## Passage to read:
Copyright infringement experience
March 25, 2010
When I "googled" my name recently, I discovered three images of my work on an unfamiliar commercial web site that allows subscribers to upload images which customers can choose to have imprinted on posters, mugs, calendars, etc. Among stock photos, snapshots of cats, etc. were three photos I had taken of several of my three dimensional digital paintings -- bearing my titles and my name. These had been infringed from my other web address (not Blue Canvas, which doesn't allow right click, save as). These images may have been on the offending web site for months. However, I don't know if anyone had ordered any products imprinted with my art.
I found a DMCA Notification of Alleged Infringement form on the offending web site, completed it, and sent it today to their copyright agent, both emailing and mailing it. The images of my art were immediately removed from the offending web site, but the copyright agent denied the action was an admission of guilt. He further disclaimed responsibility of the web site for the images subscribers post on their pages. Perhaps the huge size of the web site impedes oversight and enables individual subscibers to follow their mixed regard/disregard or limited knowledge of copyright laws. Or perhaps the web sites owners choose to absolve themselves of responsibility to make sure their subscibers obey copyright laws. Their provision of a DMCA Notification of Alleged Infringement form and copyright agents acknowledges copyright of some images will be challenged.
Having my images removed from the offending web site ends my pursuit of this incident. I don't wish to expend further resources of time, energy, money pursuring renumeration from this incident. However, I will perform a web search of my name more often now. And that will not find potential copyright violations credited to someone else.
I appreciate that Blue Canvas doesn't allow "right click, save as". I feel secure uploading images of my work on this site.

## Exercise prompt:
In the copyright infringement post, how did the writer send the completed DMCA Notification of Alleged Infringement form to the copyright agent? The items are drawn from a separate, unrelated source.

## Supplied data:
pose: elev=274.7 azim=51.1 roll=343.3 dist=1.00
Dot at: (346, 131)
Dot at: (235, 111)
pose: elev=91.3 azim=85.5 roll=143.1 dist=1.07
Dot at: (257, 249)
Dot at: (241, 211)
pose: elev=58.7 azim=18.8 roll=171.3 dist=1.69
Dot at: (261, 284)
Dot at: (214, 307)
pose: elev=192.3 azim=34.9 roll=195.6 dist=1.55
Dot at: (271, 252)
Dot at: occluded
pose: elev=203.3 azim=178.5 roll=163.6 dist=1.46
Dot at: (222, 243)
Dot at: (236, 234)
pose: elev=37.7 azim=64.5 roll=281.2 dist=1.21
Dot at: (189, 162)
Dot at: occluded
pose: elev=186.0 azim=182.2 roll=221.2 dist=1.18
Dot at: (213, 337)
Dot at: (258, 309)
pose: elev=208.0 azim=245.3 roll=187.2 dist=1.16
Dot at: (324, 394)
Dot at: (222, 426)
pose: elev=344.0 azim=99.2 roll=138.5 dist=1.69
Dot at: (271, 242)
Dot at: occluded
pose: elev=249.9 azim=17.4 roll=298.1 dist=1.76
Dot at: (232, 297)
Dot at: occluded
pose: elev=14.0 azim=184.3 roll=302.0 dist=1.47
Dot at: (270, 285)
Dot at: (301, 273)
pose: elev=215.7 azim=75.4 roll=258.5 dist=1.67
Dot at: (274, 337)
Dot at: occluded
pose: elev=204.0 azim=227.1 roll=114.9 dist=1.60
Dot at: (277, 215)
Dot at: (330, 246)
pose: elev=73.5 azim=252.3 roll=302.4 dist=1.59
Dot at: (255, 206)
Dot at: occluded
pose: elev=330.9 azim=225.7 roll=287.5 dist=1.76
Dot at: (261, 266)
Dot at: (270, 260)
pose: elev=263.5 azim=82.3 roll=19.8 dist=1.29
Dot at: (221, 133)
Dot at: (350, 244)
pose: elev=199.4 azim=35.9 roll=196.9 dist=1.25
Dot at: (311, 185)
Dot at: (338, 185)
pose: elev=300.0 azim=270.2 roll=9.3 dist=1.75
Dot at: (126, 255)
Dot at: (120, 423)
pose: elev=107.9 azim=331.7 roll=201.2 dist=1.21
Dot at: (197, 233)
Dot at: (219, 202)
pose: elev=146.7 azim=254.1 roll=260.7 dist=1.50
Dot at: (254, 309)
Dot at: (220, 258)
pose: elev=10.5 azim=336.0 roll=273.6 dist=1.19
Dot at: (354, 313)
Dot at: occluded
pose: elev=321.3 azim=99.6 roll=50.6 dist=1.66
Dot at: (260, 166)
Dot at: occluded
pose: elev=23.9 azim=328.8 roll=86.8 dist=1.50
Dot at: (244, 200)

## Written response:
The writer both emailed and mailed it.